* **EXCERPT PROVIDED**
Scrutiny of Directors' pay packages is likely to increase
following the introduction last week of new Regulations on
Directors' pay
Who will be affected and when?
The Directors' Remuneration Report Regulations 2002
("Regulations"), came into force on 1 August 2002. The Regulations
apply to all companies which are formed and registered under the UK
Companies Acts, and whose shares are listed on the Official List,
the New York Stock Exchange, NASDAQ or certain EU stock exchanges
(quoted companies). They affect the accounts of quoted companies
for financial periods ending on or after 31 December 2002. Quoted
companies whose current financial period ends on or after this date
therefore need to start considering now how they will deal with the
changes which are likely to follow from the Regulations.
What are the main things covered by the
Regulations?
All quoted companies are required to produce a
'Remuneration Report' containing detailed information about
directors' remuneration. The Remuneration Report will form part of
the annual report and accounts, and certain information in the
report will have to be audited by the company's auditors.
The information which the Regulations require to be
disclosed falls into two categories:
- information on each director's remuneration which, broadly,
companies whose securities are listed on the Official List
("listed") are already required by the Listing Rules to have
audited and to include in their accounts; and
- further information on the remuneration committee, how the
company determines its policy on directors' remuneration, and how
remuneration has been, and will in future be, related to the
company's performance.
The other key change introduced by the Regulations is the need to
put the remuneration report to an advisory shareholder vote.
The current regime
Summary of the relevant legal and other
requirements
At present, all companies which produce accounts
are required by Schedule 6 of the Companies Act 1985 to disclose
the aggregate emoluments paid to directors (salary, fees,
bonuses and the cash value of other benefits) as well as the
aggregate amounts paid by the company in contributions to
directors' pension schemes, awards made under Long Term Incentive
Plans (LTIPS) and any gains made by directors on the exercise of
share options. In addition, all companies are required to disclose
the aggregate amounts paid by way of excess pension benefits to
directors and past directors, amounts paid for loss of office, and
amounts paid to third parties for the services of any director.
Separately, companies are obliged to disclose details of the
emoluments paid, company pension contributions, LTIP awards and
gains made on the exercise of share options in respect of the
highest paid director, but there is no legal requirement to provide
this information for any other individual director (although this
may sometimes be done as a matter of best practice).
Listed companies are subject to more onerous
disclosure obligations under chapter 12 of the Listing Rules and
under the Combined Code. These require the company's accounts to
include this type of information for each director, as well
as certain information about the terms of each director's service
contract and the value of their pension benefits. The information
about each director's emoluments, share options, LTIP awards and
pension benefits must be audited. The company must also set out its
policy on executive directors' remuneration and on the grant of
share options and awards under LTIPs, and a justification of any
changes to the policy or any departures from it. The Combined Code
states that "the performance-related elements of remuneration
should form a significant proportion of the total remuneration
package". The Listing Rules do not, however, require companies to
justify the policies adopted, or explain how they are put together,
and many statements of policy go little further than saying that
the company intends to reward its directors according to their
performance and the going market rate.

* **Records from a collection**
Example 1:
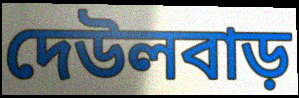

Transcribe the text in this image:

দেউলবাড়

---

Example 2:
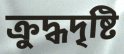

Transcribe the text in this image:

ক্রুদ্ধদৃষ্টি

* **WHAT IS ASKED**
Output the passage of the text on directors' pay between "The current regime" and "of any director.", inclusive. These entries have no connection to the text about the new regulations on directors' pay.

* **THE RESULT**
The current regime
Summary of the relevant legal and other
requirements
At present, all companies which produce accounts
are required by Schedule 6 of the Companies Act 1985 to disclose
the aggregate emoluments paid to directors (salary, fees,
bonuses and the cash value of other benefits) as well as the
aggregate amounts paid by the company in contributions to
directors' pension schemes, awards made under Long Term Incentive
Plans (LTIPS) and any gains made by directors on the exercise of
share options. In addition, all companies are required to disclose
the aggregate amounts paid by way of excess pension benefits to
directors and past directors, amounts paid for loss of office, and
amounts paid to third parties for the services of any director.